Christmas is a time of presents, snowy yards and roofs, Christmas trees, and of course, Christmas lights. Now you don't have to decorate like the Grizwalds, but let's face it, it is really nice to look at Christmas decorations as they sparkle in the darkness of the night. As you may have figured out, it's pretty hard to see decorations in the dark without a little help.
Those decorations are easily visible in the light of day, but at night they need a little help making them noticeable.
Yes, I'm talking about digging out the massive supply of Christmas lights, covering the yard, trees, and house until the utility company calls and tells you that you're using too much power! OK, maybe not, but there is nothing more frustrating than pulling these strands of lights out and having them not light up. I hear the same reply each year, how they worked just fine when I put them away last year.

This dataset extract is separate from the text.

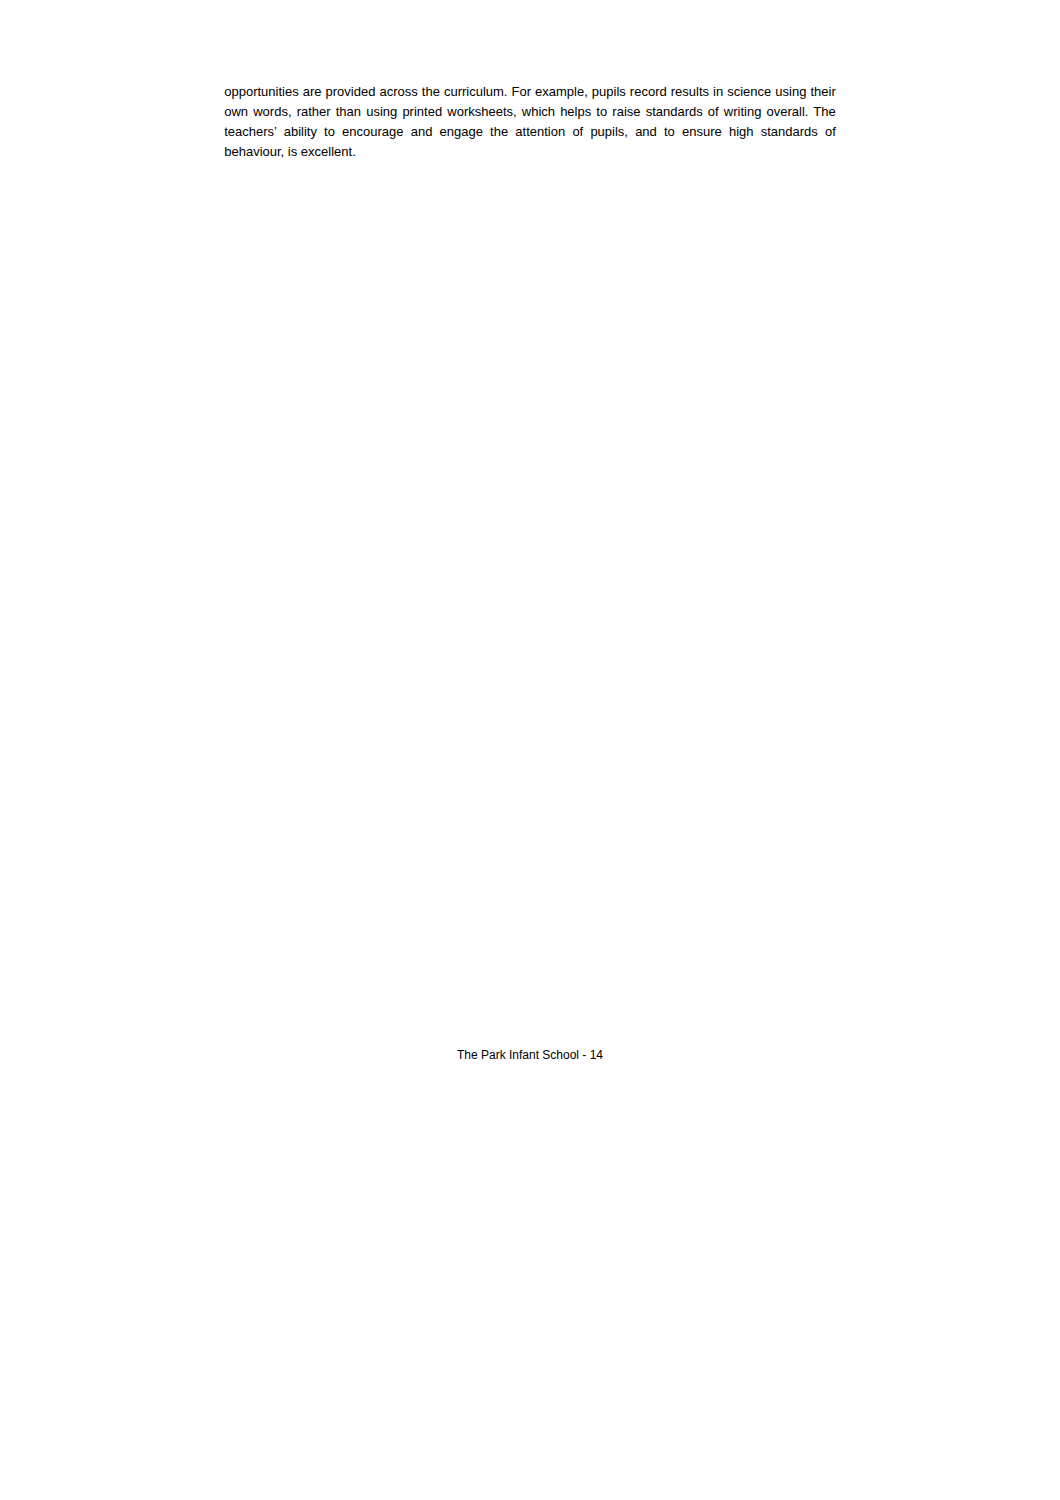opportunities are provided across the curriculum. For example, pupils record results in science using their own words, rather than using printed worksheets, which helps to raise standards of writing overall. The teachers’ ability to encourage and engage the attention of pupils, and to ensure high standards of behaviour, is excellent.
The Park Infant School - 14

Depending on the type of Christmas lighting string that you have, it could be as simple as a fuse has blown or a light bulb has burned out. I've also seen wires pulled from the wire connector and wires nicked. Knowing that there are many possibilities of Christmas light failure, I'd advise spending time going through each set of lights and checking them all before stringing any of them. Place all the working ones in one area and the non-working lights in another. The time spent in the beginning will save you time when you actually start stringing the lights.
There's nothing worse than stringing many sets of Christmas lights all over the tree, placing the garland around it so nicely, and getting all of those pretty Christmas balls, figurines, bows, and candy mounted on the tree branches, only to have the lights now work after the fact. Believe me, I have learned my lesson, at least a couple of times before I decided to check everything first before installing them on the tree.
With some of the steps I've listed below, you'll be able to find the trouble in no time. Take your time and follow the checklist to solve the trouble.
This time of year is definitely the time to decorate the tree with garland and Christmas lights. The glow of colored lights glistening throughout the house while waiting for old St. Nick. But what happens when the lights suddenly go out? Is Rudolf stealing the power to light his nose? Is there a power outage? Well, don't get too excited yet. Let's examine what some of the probable causes are and how to remedy the problems.
- Check the Circuit Breaker or Fuse Feeding the Circuit
Go to the electrical panel and check to see if any circuit breakers are tripped or fuse blown. Use a circuit tester to see if the outlet that the lights are plugged into is hot. If not and the circuit is on, turn the circuit off, remove the outlet, and check the connections to the outlet.
- Check the Fuses in the Christmas Lights
If the Christmas lights go out, it may be as simple as a fuse blowing within the light set itself. Located within the plug-in plug is a couple of fuses. They are hidden behind a sliding door that is clearly marked. Simply unplug the lights and slide the cover to expose the fuses. Remove the fuses and check them with an ohmmeter. If there is no resistance, they are good, but if there is infinite resistance, they are bad and should be replaced.
- Check the Individual Light Bulbs
Sometimes the Christmas light bulbs themselves are the troublemakers. They could be loose in the sockets and that can cause them not to light. A bulb could have fallen completely out of a socket or have a bulb wire bent to the side that isn't making contact with the socket contacts. Usually, you'll have some replacement bulbs that come with the lights for just such an emergency. Replace the bulbs if needed.